Source data

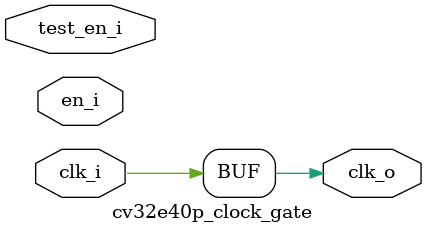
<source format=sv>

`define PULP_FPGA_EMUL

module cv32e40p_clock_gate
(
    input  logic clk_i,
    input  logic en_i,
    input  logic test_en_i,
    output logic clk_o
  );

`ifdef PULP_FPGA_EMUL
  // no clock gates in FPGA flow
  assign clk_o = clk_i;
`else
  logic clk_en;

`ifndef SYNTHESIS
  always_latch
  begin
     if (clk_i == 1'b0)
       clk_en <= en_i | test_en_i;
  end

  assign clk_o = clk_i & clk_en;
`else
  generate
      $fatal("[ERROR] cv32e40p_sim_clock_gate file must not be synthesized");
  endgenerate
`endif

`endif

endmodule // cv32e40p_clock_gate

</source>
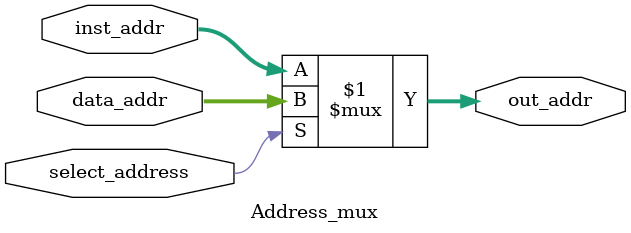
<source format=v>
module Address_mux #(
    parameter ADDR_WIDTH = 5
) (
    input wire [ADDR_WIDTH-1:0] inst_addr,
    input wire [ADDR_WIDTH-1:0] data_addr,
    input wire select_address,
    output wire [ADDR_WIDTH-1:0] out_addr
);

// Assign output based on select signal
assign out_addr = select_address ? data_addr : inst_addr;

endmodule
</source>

--

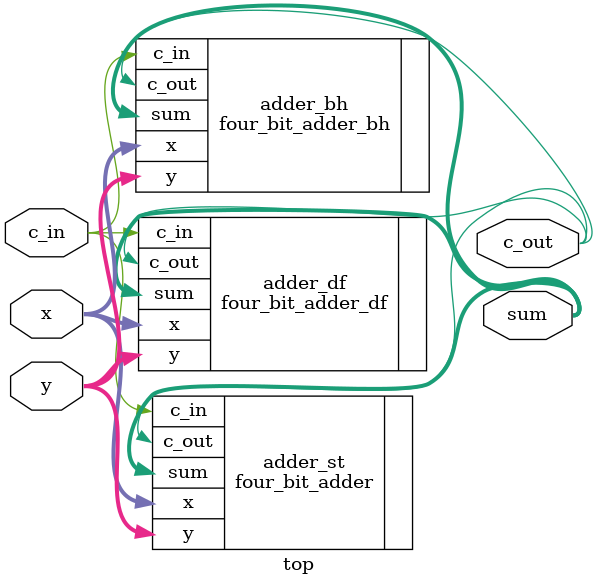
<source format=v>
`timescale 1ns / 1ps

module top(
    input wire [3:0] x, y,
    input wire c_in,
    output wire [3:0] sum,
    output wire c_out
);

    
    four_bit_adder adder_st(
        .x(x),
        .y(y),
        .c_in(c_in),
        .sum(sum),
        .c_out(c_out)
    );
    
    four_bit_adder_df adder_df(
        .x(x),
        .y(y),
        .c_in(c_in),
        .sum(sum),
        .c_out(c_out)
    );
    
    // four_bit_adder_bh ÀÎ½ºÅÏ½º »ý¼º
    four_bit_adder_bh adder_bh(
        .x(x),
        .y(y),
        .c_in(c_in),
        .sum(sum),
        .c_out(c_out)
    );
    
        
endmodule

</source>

— AIM OF THE TASK —
Track down every line in the entries that includes the string "input", and copy it.

— PROBLEM SOLUTION —
    input  logic clk_i,
    input  logic en_i,
    input  logic test_en_i,
    input wire [ADDR_WIDTH-1:0] inst_addr,
    input wire [ADDR_WIDTH-1:0] data_addr,
    input wire select_address,
    input wire [3:0] x, y,
    input wire c_in,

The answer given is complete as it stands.